Your task » Reproduce verbatim the lines of the material between the line containing "That night, as" and the line containing "In the morning, she", inclusive.

Data for the task »
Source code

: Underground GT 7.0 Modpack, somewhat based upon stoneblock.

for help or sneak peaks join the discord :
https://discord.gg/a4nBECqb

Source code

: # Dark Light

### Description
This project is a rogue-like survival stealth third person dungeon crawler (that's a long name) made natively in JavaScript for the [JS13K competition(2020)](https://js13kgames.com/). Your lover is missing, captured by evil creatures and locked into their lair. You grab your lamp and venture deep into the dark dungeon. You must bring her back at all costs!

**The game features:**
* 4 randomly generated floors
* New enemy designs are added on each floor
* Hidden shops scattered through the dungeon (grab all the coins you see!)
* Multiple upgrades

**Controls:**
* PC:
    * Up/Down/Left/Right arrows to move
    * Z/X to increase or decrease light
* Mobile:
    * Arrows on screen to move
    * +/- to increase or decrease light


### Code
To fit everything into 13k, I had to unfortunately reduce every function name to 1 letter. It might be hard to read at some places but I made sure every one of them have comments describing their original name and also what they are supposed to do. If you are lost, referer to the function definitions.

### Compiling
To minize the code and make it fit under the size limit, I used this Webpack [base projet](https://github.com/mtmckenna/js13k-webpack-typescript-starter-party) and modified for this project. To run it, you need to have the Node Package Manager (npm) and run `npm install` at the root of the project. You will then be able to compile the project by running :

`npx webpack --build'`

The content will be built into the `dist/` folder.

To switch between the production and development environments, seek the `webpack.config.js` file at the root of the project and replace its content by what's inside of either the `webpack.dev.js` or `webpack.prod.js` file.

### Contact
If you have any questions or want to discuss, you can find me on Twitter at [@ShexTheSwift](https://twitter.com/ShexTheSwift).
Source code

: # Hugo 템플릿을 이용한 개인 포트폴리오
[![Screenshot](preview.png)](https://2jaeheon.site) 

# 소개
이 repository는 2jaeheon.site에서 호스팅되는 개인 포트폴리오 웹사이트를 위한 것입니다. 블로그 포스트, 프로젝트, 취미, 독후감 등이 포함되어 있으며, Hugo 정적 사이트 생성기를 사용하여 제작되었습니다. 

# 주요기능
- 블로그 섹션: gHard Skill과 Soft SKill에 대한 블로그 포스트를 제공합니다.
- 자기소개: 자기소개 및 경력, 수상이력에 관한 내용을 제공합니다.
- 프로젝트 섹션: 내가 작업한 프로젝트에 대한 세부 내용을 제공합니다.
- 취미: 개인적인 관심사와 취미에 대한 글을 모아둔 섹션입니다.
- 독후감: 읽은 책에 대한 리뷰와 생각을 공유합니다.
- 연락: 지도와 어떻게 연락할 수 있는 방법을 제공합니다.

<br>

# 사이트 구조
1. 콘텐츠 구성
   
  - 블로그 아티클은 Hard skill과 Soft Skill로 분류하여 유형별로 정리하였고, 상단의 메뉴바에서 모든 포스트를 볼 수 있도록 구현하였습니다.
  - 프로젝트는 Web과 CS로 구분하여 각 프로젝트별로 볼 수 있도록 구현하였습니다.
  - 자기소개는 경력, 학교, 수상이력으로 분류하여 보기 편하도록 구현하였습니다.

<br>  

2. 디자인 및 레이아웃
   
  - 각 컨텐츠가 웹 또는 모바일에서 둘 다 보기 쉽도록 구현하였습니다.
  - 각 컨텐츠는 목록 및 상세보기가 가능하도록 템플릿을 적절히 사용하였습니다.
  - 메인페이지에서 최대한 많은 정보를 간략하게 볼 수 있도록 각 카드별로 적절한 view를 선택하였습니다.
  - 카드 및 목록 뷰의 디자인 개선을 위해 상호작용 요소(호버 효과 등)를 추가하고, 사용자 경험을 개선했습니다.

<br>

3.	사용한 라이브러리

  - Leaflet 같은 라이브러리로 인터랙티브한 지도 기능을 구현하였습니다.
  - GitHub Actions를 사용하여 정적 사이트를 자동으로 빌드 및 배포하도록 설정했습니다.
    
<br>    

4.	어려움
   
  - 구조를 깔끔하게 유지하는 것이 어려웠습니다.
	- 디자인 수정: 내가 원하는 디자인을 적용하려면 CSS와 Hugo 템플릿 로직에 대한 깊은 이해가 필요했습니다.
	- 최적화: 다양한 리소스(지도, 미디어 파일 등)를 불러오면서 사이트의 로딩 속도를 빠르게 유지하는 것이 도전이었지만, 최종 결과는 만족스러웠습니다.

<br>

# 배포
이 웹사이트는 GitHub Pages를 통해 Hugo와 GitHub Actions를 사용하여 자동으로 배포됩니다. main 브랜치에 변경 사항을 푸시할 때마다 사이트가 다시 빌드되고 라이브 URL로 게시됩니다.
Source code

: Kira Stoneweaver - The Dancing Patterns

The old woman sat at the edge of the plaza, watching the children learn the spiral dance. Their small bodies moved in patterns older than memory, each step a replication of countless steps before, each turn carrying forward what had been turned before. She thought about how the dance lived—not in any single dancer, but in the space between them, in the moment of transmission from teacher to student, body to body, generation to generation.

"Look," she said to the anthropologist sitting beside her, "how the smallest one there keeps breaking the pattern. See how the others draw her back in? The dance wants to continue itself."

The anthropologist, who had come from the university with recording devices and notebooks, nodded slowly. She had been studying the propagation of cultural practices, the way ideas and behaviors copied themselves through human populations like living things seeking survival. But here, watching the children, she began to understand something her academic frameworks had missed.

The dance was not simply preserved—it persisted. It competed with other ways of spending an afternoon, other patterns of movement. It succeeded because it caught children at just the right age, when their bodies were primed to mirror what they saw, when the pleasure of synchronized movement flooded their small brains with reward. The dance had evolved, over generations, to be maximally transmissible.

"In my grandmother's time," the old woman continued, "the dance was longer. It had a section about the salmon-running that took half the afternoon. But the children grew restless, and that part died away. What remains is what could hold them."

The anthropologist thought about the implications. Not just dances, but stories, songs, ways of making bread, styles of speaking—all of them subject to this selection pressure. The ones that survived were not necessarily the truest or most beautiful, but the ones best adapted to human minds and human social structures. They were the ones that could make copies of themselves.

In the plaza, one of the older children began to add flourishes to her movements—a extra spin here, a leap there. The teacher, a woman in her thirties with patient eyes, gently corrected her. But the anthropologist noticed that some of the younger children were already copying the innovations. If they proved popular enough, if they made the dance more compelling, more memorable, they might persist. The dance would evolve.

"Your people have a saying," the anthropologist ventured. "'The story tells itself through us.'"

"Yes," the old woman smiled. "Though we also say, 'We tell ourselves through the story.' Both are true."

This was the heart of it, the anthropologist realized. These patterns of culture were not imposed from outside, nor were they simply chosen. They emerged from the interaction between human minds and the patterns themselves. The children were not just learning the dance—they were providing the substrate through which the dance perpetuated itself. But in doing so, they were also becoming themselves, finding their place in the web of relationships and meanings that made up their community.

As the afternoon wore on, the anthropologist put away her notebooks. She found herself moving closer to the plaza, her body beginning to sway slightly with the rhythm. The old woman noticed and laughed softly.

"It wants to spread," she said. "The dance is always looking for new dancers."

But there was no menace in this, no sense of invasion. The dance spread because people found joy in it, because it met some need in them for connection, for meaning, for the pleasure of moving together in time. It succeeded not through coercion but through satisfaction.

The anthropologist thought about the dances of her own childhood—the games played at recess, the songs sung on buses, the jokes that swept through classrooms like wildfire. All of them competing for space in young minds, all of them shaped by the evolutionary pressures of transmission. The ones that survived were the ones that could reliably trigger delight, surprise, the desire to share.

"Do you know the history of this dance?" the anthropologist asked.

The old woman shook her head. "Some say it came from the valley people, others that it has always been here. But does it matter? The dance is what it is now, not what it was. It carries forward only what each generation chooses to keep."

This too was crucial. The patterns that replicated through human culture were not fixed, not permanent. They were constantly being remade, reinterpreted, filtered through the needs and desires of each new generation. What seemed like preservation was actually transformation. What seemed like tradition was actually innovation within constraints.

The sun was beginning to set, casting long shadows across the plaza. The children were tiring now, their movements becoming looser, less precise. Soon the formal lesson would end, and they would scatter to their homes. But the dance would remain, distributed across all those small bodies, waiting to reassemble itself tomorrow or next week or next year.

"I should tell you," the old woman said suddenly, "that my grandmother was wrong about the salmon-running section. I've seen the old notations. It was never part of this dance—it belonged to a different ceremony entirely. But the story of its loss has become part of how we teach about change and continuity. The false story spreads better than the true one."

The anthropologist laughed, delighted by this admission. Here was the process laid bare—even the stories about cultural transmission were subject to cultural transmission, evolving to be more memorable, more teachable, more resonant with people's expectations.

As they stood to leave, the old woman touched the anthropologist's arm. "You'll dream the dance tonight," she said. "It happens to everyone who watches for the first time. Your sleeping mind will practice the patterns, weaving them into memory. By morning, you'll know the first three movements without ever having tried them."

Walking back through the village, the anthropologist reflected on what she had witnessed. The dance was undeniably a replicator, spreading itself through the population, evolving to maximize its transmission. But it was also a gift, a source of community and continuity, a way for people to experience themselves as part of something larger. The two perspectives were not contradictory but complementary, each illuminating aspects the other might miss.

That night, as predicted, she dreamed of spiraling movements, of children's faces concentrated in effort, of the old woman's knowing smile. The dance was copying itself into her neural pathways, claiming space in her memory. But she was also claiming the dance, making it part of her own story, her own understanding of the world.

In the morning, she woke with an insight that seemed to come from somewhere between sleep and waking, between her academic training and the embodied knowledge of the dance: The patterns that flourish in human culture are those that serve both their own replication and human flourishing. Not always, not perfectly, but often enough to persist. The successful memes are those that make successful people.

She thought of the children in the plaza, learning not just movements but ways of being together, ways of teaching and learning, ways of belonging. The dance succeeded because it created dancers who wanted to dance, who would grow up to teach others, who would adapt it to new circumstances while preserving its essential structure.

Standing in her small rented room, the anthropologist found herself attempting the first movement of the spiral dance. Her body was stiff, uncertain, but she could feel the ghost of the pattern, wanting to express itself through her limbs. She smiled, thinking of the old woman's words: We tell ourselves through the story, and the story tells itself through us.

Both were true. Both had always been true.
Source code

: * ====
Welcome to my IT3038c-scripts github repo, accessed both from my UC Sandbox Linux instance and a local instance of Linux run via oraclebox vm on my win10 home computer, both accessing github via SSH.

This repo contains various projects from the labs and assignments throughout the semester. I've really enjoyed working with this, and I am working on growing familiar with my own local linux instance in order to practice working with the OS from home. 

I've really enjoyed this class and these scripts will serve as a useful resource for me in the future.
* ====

Exercise result »
That night, as predicted, she dreamed of spiraling movements, of children's faces concentrated in effort, of the old woman's knowing smile. The dance was copying itself into her neural pathways, claiming space in her memory. But she was also claiming the dance, making it part of her own story, her own understanding of the world.

In the morning, she woke with an insight that seemed to come from somewhere between sleep and waking, between her academic training and the embodied knowledge of the dance: The patterns that flourish in human culture are those that serve both their own replication and human flourishing. Not always, not perfectly, but often enough to persist. The successful memes are those that make successful people.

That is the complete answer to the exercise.